The inspector ducked his head. He had noticed the man's sudden movement. Two reports rang out. No one was hit.
A second later, Prévailles received a blow under the chin from the butt-end of a revolver, which brought him down where he stood. He was entered at the Dépôt soon after nine o'clock.
Ganimard enjoyed a great reputation even at that time. But this capture, so quickly effected, by such very simple means, and at once made public by the police, won him a sudden celebrity. Prévailles was forthwith saddled with all the murders that had remained unpunished; and the newspapers vied with one another in extolling Ganimard's prowess.
The case was conducted briskly at the start. It was first of all ascertained that Prévailles, whose real name was Thomas Derocq, had already been in trouble. Moreover, the search instituted in his rooms, while not supplying any fresh proofs, at least led to the discovery of a ball of whip-cord similar to the cord used for doing up the parcel and also to the discovery of daggers which would have produced a wound similar to the wounds on the victim.

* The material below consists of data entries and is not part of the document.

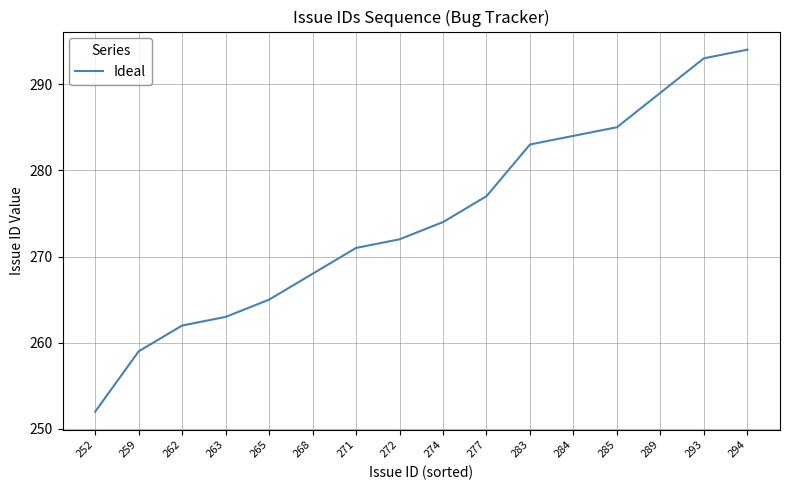

Between 274 and 271, which is larger?

274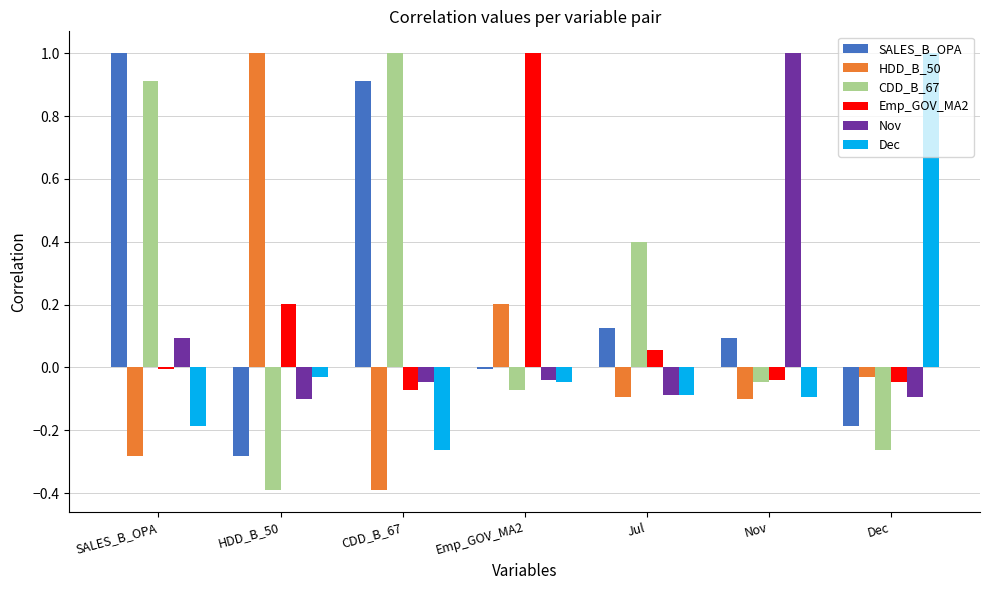

How many values in the Nov series exceed 0?

2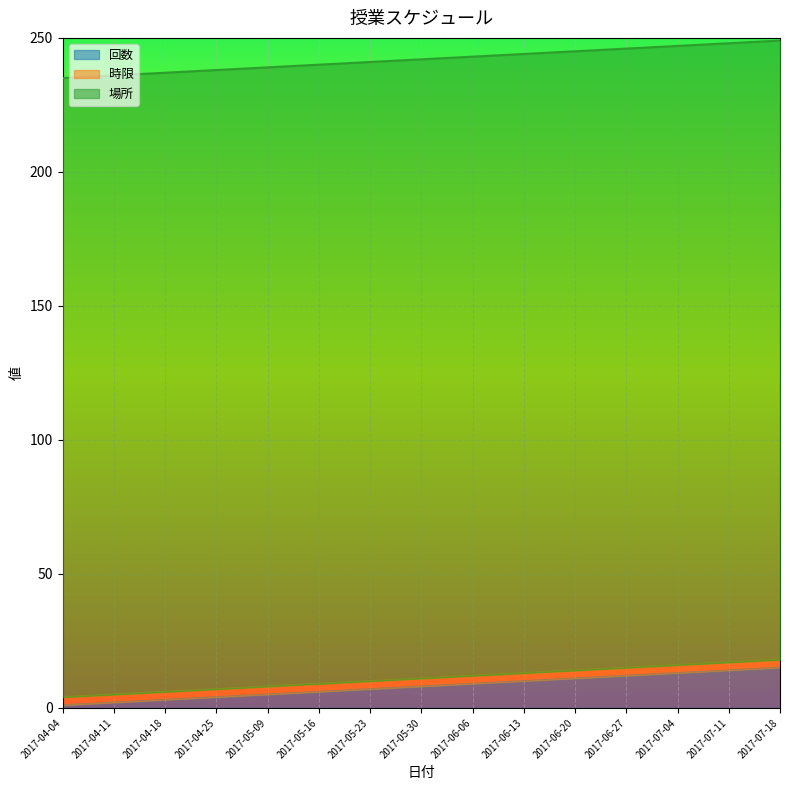

Reading right to left, transcribe all the data shown in this chart.

回数: 2017-07-18=15	2017-07-11=14	2017-07-04=13	2017-06-27=12	2017-06-20=11	2017-06-13=10	2017-06-06=9	2017-05-30=8	2017-05-23=7	2017-05-16=6	2017-05-09=5	2017-04-25=4	2017-04-18=3	2017-04-11=2	2017-04-04=1
時限: 2017-07-18=3	2017-07-11=3	2017-07-04=3	2017-06-27=3	2017-06-20=3	2017-06-13=3	2017-06-06=3	2017-05-30=3	2017-05-23=3	2017-05-16=3	2017-05-09=3	2017-04-25=3	2017-04-18=3	2017-04-11=3	2017-04-04=3
場所: 2017-07-18=231	2017-07-11=231	2017-07-04=231	2017-06-27=231	2017-06-20=231	2017-06-13=231	2017-06-06=231	2017-05-30=231	2017-05-23=231	2017-05-16=231	2017-05-09=231	2017-04-25=231	2017-04-18=231	2017-04-11=231	2017-04-04=231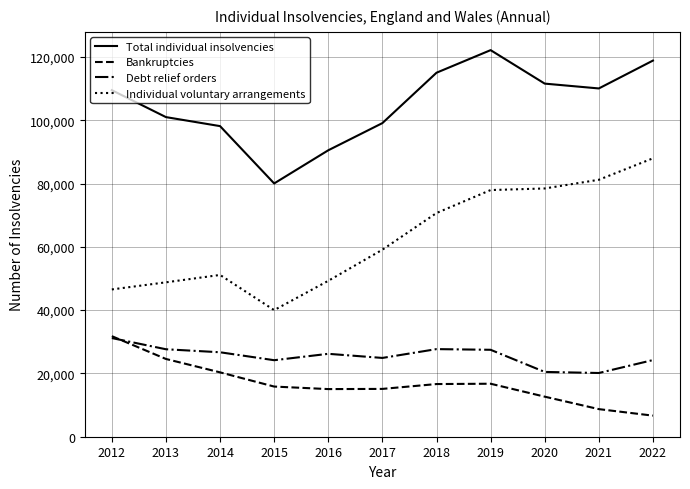

What is the spread (max minus min) of values at 2021?

101324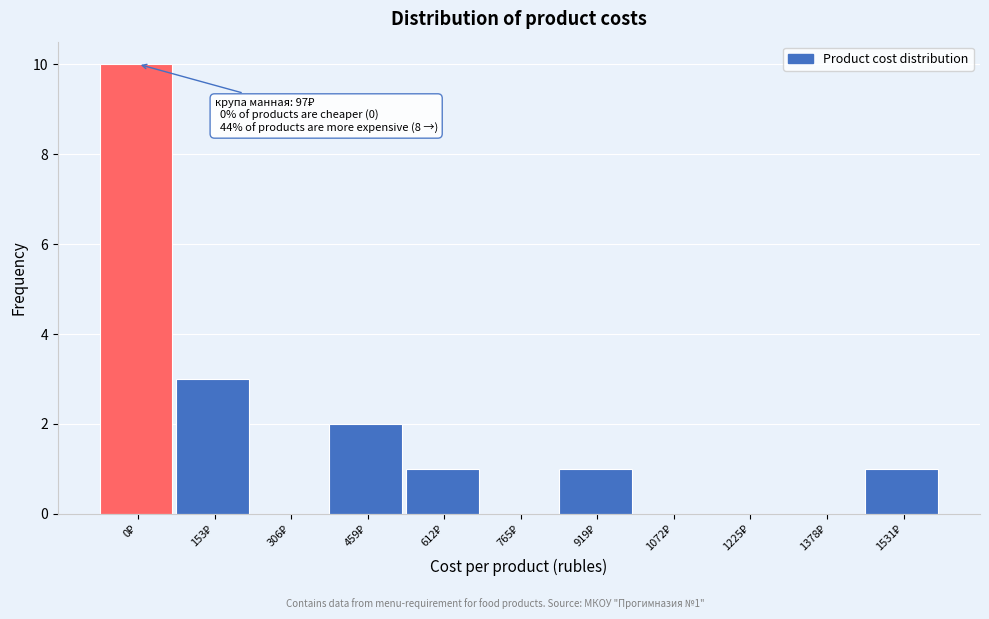

What is the maximum value shown in the chart?

10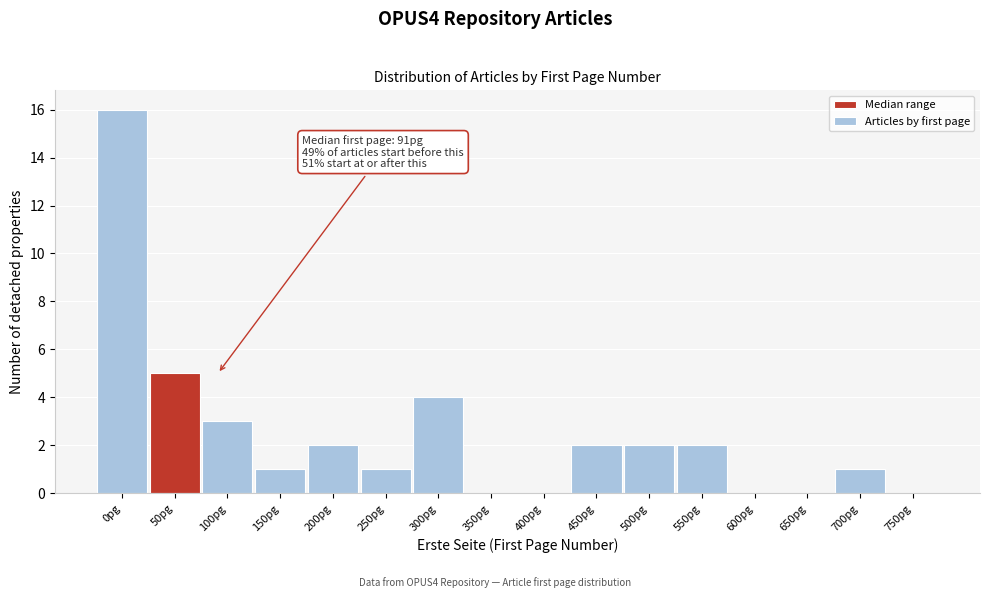

Reading right to left, extract all data points from this chart.

750pg=0	700pg=1	650pg=0	600pg=0	550pg=2	500pg=2	450pg=2	400pg=0	350pg=0	300pg=4	250pg=1	200pg=2	150pg=1	100pg=3	50pg=5	0pg=16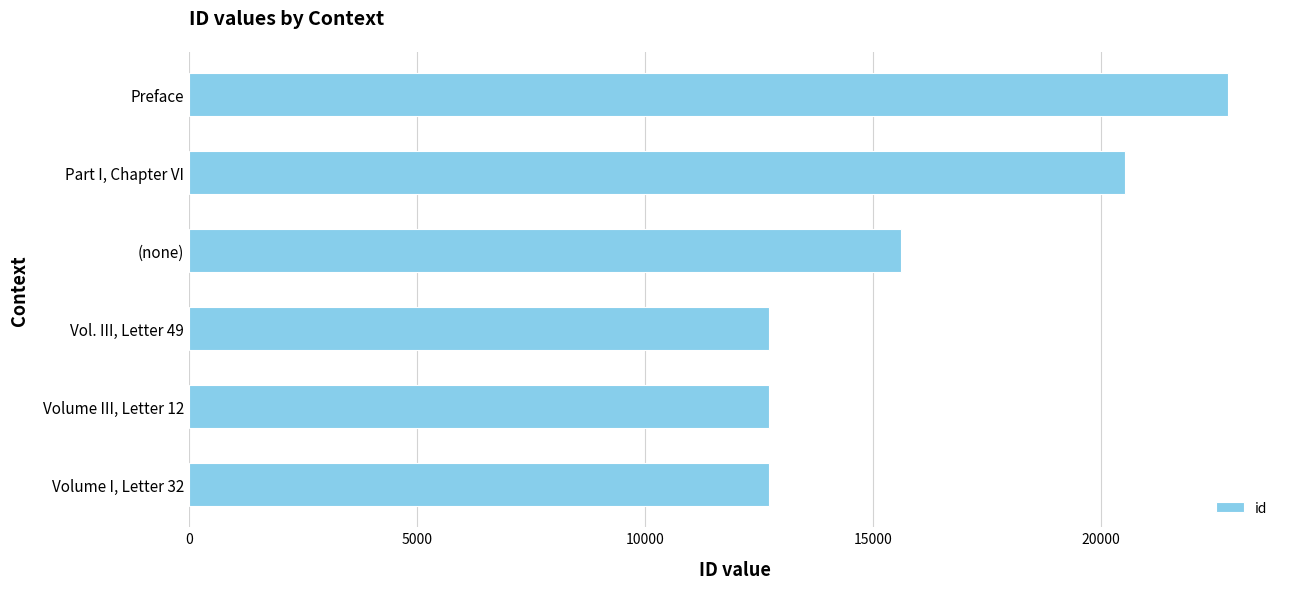

Between Volume I, Letter 32 and Part I, Chapter VI, which is larger?

Part I, Chapter VI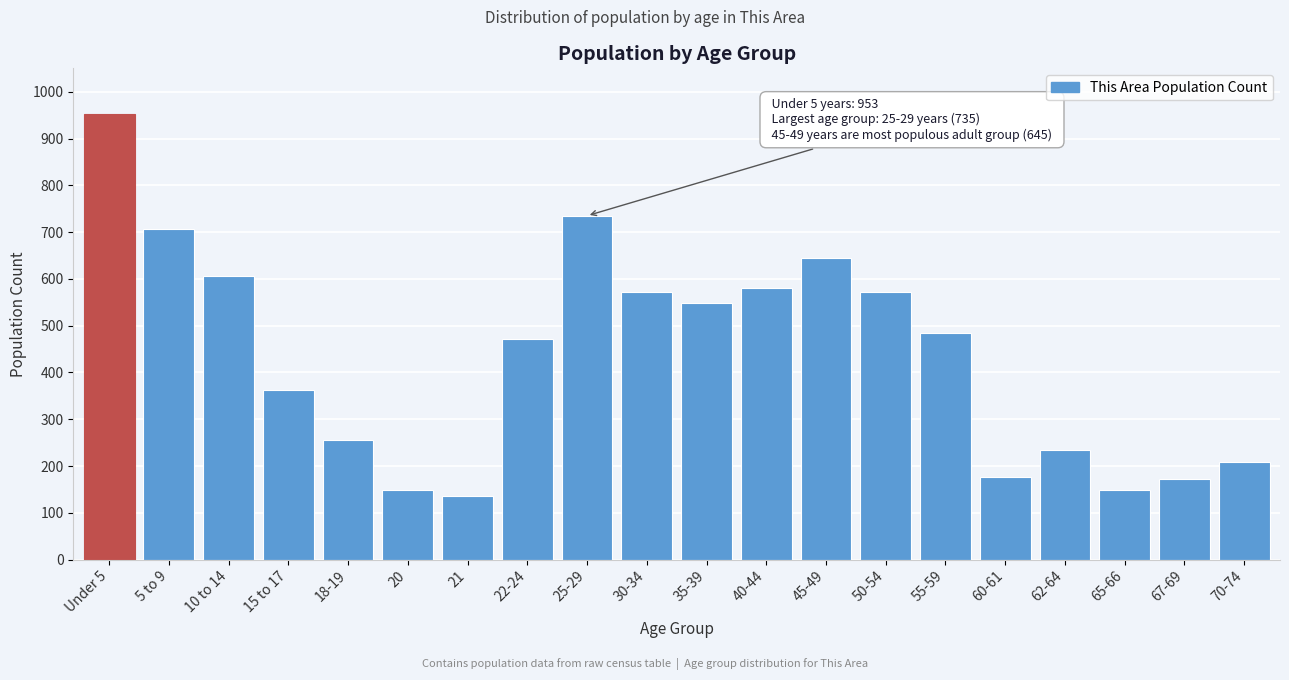

Between 60-61 and 22-24, which is larger?

22-24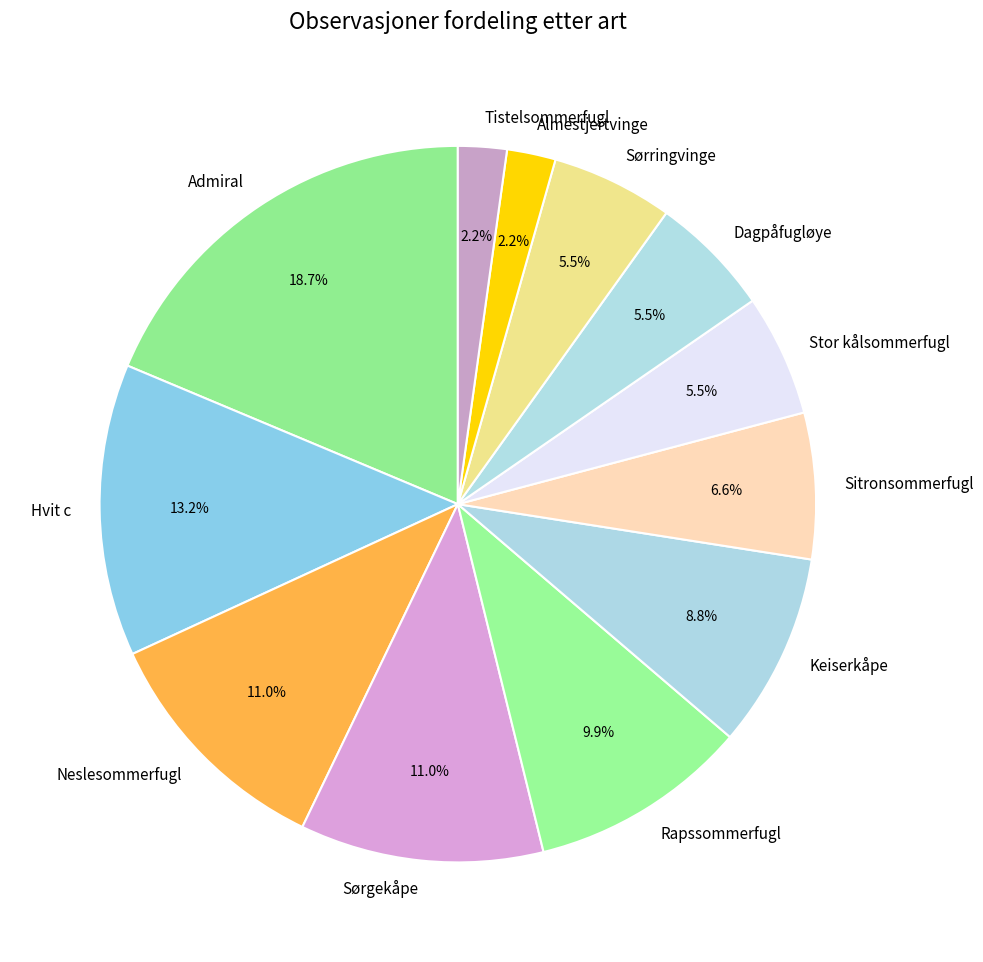

Is there any slice that represents more than half of the pie?

No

But, on the eighth day, everything was changed. Until then Prévailles had refused to reply to the questions put to him; but now, assisted by his counsel, he pleaded a circumstantial alibi and maintained that he was at the Folies-Bergère on the night of the murder.
As a matter of fact, the pockets of his dinner-jacket contained the counterfoil of a stall-ticket and a programme of the performance, both bearing the date of that evening.
"An alibi prepared in advance," objected the examining-magistrate.
"Prove it," said Prévailles.
The prisoner was confronted with the witnesses for the prosecution. The young lady from the confectioner's "thought she knew" the gentleman with the eyeglass. The hall-porter in the Rue de Berne "thought he knew" the gentleman who used to come to see Jenny Saphir. But nobody dared to make a more definite statement.